Berangkatlah anak-anak yang mengganggu itu ke kampung sebelah. Kala orang bodoh melihat itu, dia pun berpikir jangan-jangan benar ada yang membagikan kue di kampung sebelah, lalu dia pun ikut pergi ke kampung tersebut.

Begitulah kebodohan, kadang bisa menipu yang mengarangnya sendiri. Ketika kepalsuan telah diviralkan, kerap seolah-olah menjadi kebenaran. Ketika kebaikan tak diviralkan, seolah kejahatan.

Dalam Alquran, pembohong tulen dipredikati sebagai orang munafik. Allah SWT menyebut mereka sebagai orang yang benar-benar bodoh, hanya menipu diri sendiri. Berlebihan dalam kedustaan sehingga seolah-olah menjadi kebenaran. Lupa bahwa dialah yang awalnya menciptakan kebohongan.

Ada dua jenis kebodohan, yaitu biasa dan sangat bodoh. Kebodohan yang biasa itu disadari pemiliknya, sehingga mau belajar, kemudian mendengar dan rendah hati untuk mendalami ilmu pengetahuan karena mengakui kekurangan.

Bila pun usia menginjak tua, tetap bersemangat membekali diri dengan kebenaran. Terus meningkatkan kemampuan untuk membina generasi penerus nanti.

Selain itu, ada kebodohan yang berlebihan. Orangnya tidak menyadari bahwa ia sangat bodoh karena keangkuhan yang menyelimutinya. Terjebak pada merasa pandai dan bijak. Malas untuk belajar, menganggap rendah dan bodoh teman, bahkan gurunya sendiri. Ingin didengar, tak mau mendengar.
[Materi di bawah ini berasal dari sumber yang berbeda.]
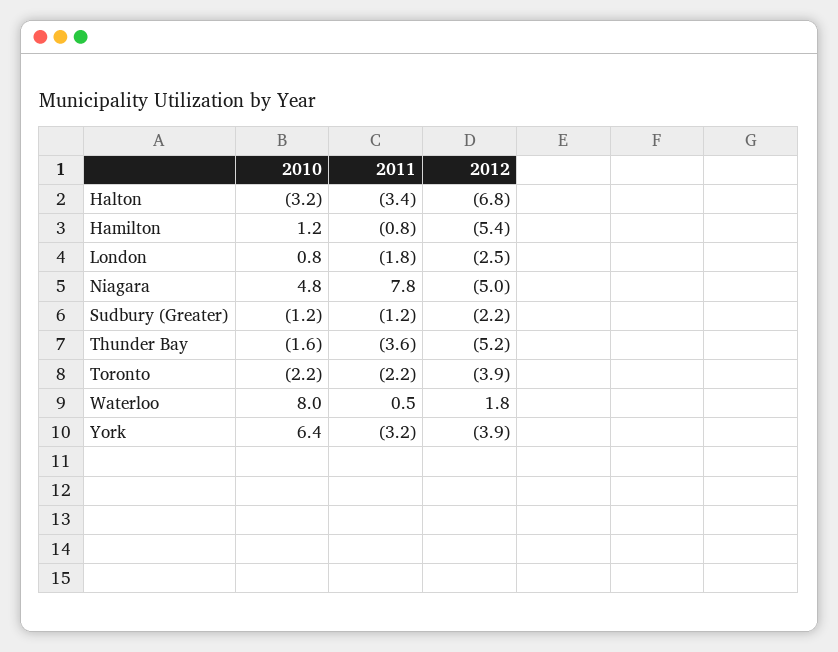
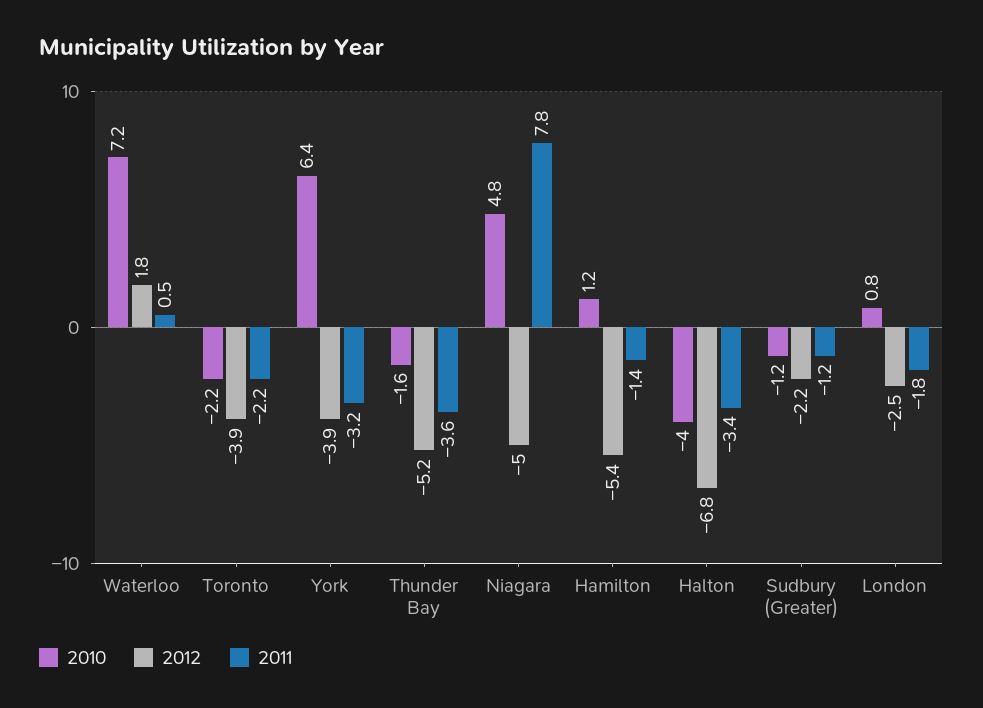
2010, Halton: -3.2 -> -4
2011, Hamilton: -0.8 -> -1.4
2010, Waterloo: 8 -> 7.2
“Dan apabila dikatakan kepada mereka, ‘Janganlah kalian membuat kerusakan di muka bumi,’ Mereka menjawab, ‘Sesungguhnya kami justru orang-orang yang melakukan perbaikan.’ Ingatlah, sesungguhnya mereka itulah yang berbuat kerusakan, tetapi mereka tidak menyadari.” (QS al-Baqarah: 11-12).

Setelah di ayat ketiga sampai kelima surah al-Baqarah, Allah SWT menjelaskan ciri orang yang bertakwa. Di ayat keenam sampai ke-20, dijelaskan tentang kelompok orang yang menolak kebenaran (kafir) dan munafik, yang mengolok-olok keimanan, membeli kesesatan dengan petunjuk, terombang-ambing dalam kesesatan.           

Hidupnya dihinggapi kebutaan, bisu, dan tuli karena penyakit hati. Bentuknya berupa kesombongan, fanatisme, mengikuti nenek moyang dan orang besar tanpa sikap kritis. Penyakit hati lainnya yang menyebabkan manusia menjauhi kebenaran yaitu kemewahan, kejahatan, dan kenistaan yang menyebabkan enggannya menerima kebenaran.  

Sebenarnya hal itu bisa dihindari seseorang jika belajar sekuat tenaga meletakkan tauhid dalam sanubari dan menjauhi penyakit hati. Mintalah selalu petunjuk kepada Tuhan agar diri ini lapang dan menerima kebenaran.